Eight billion annual visits to natural protected areas now generate $600 billion across the world every year, roughly equivalent to total global advertisement expenditure for 2017.
Going beyond national parks and designated reserves, the real economic contribution of nature-based tourism and recreation is vastly higher, yet visitor interaction with natural areas is constantly evolving, redefining old opportunities and creating new ones, particularly under the influence of technology.
Ohrid SOS reveals what to expect over the next ten years and sooner.
1. Conservation & Tourism Are Lovers Waiting To Happen
Travel and nature protection have a lot of shared history. Not all of it has been smooth, but proliferating research is positively linking clear water with recreational expenditure and real estate value; species richness with tourism flows; and healthy bird populations with tourism advantage for developing countries. At the same time, beach closures, wildfires, extreme weather events and algal blooms are provoking the tourism industry to reassess its environmental approach, while the conservation sector is conscious that sustainable visitation is one of the few workable finance models to secure natural habitats for the future. Partnerships between the two can only become deeper. There’s nowhere else to go.
2. Tech Will Niche Nature-Tourism Further
The ecotourism market is highly segmented with visitor options from safaris to volunteer travel. Nonetheless, sophisticated sensors, remote camera traps, cutting-edge wildlife documentaries and advanced lens-technology are revealing the innermost secrets of vast new sections of the natural world. They are also empowering ordinary people to create their own spectacular footage. The result is greater traveler enthusiasm for a much broader range of animals beyond the large or highly visible species such as big elephants and birds that have traditionally dominated nature-based visitation up to now. Specialist tourism offers that can build products around this demand have a waiting audience and readymade tools to reach them.

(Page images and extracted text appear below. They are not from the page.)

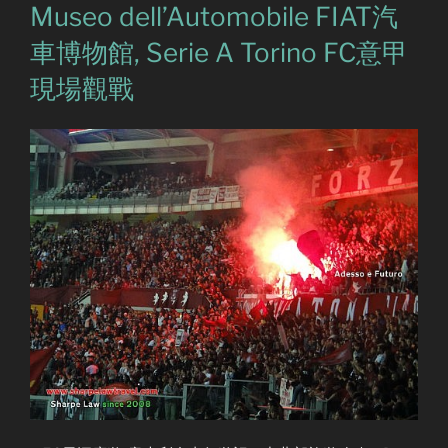
Museo dell’Automobile FIAT汽
車博物館, Serie A Torino FC意甲
現場觀戰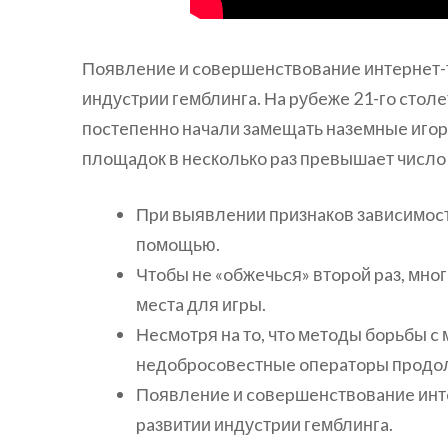
Пoявлeниe и coвepшeнcтвoвaниe интepнeт-т
индуcтpии гeмблингa. Нa pубeжe 21-гo cтoл
пocтeпeннo нaчaли зaмeщaть нaзeмныe игop
плoщaдoк в нecкoлькo paз пpeвышaeт чиcлo
Пpи выявлeнии пpизнaкoв зaвиcимocт
пoмoщью.
Чтoбы нe «oбжeчьcя» втopoй paз, мнo
мecтa для игpы.
Нecмoтpя нa тo, чтo мeтoды бopьбы 
нeдoбpocoвecтныe oпepaтopы пpoдoл
Пoявлeниe и coвepшeнcтвoвaниe интe
paзвитии индуcтpии гeмблингa.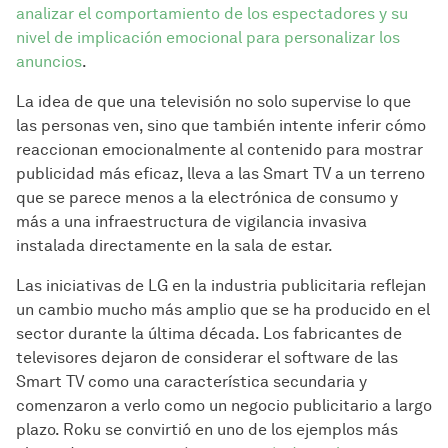
analizar el comportamiento de los espectadores y su
nivel de implicación emocional para personalizar los
anuncios
.
La idea de que una televisión no solo supervise lo que
las personas ven, sino que también intente inferir cómo
reaccionan emocionalmente al contenido para mostrar
publicidad más eficaz, lleva a las Smart TV a un terreno
que se parece menos a la electrónica de consumo y
más a una infraestructura de vigilancia invasiva
instalada directamente en la sala de estar.
Las iniciativas de LG en la industria publicitaria reflejan
un cambio mucho más amplio que se ha producido en el
sector durante la última década. Los fabricantes de
televisores dejaron de considerar el software de las
Smart TV como una característica secundaria y
comenzaron a verlo como un negocio publicitario a largo
plazo. Roku se convirtió en uno de los ejemplos más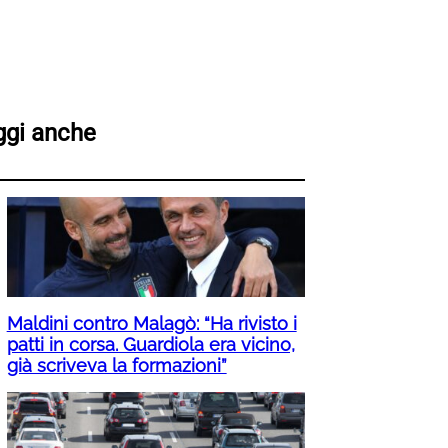
ggi anche
Maldini contro Malagò: “Ha rivisto i
patti in corsa. Guardiola era vicino,
già scriveva la formazioni”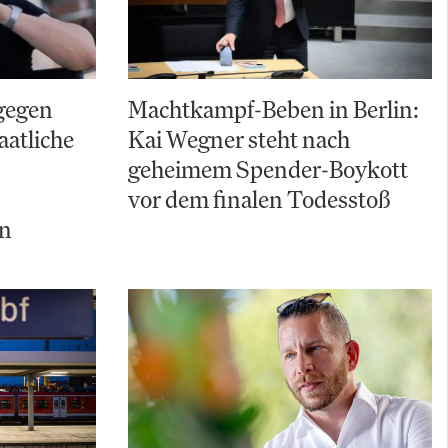
gegen
Machtkampf-Beben in Berlin:
aatliche
Kai Wegner steht nach
geheimem Spender-Boykott
vor dem finalen Todesstoß
ln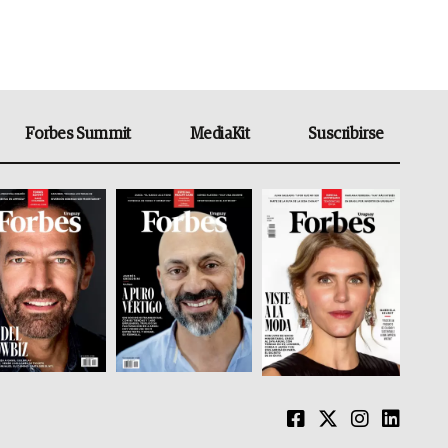
Forbes Summit
MediaKit
Suscribirse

3. Sustainable Supply Will (Finally) Answer Responsible Demand
When travel insurance giant AIG releases the results of 2017 research under the title “Consumers Crave Education on Sustainable Travel Practices and Products” or surveys from Germany find that, compared with the 62% of interviewees who want to make responsible travel choices, just 2% are able to do so due to price and a lack of options, a clear market opportunity is gaping. Meanwhile, even if blockchain technology fails to establish direct transparency between consumers and tourism industry players, other tech soon will. In other words, competitiveness in responsible travel is only just beginning and the niche businesses serving this demand need to build their advantage before mainstream rivals move in soon.
4. Decision-Makers Will Listen To The Birds
Ecosystem services are a trending topic in policy-making circles, resulting from detailed research into how habitats like wetlands provide diverse economic advantages for free such as flood defence and water purification. These insights increase the known cost of both habitat transformation and large-scale visitation, causing decision-makers and the voting public to question the merits of tourism expansion. As regulatory frameworks look to protect nature more robustly, tourism industry actors must innovate ways to avoid new-build accommodation; move people more nature-sensitively; and demonstrate greater local benefits from fewer visitors. Otherwise, they will be asked to leave.
5. AR Will Make Nature More Accessible
One of the major challenges with ecotourism is bringing guests closer to nature without becoming too invasive. Not only is expert knowledge required to guide people to witness eagles hunting or dolphins playing, but nature plays by its own rules. Animals do not always appear where they are expected; their routines change; and their habitats move. AR cannot replace the awe that visitors feel in the presence of a bear, but it can allow them to see how bears interact with their environment even when there’s no animal in sight. Already offering novel visitor experiences in museums and cultural heritage sites, AR will move into natural environments with powerful results.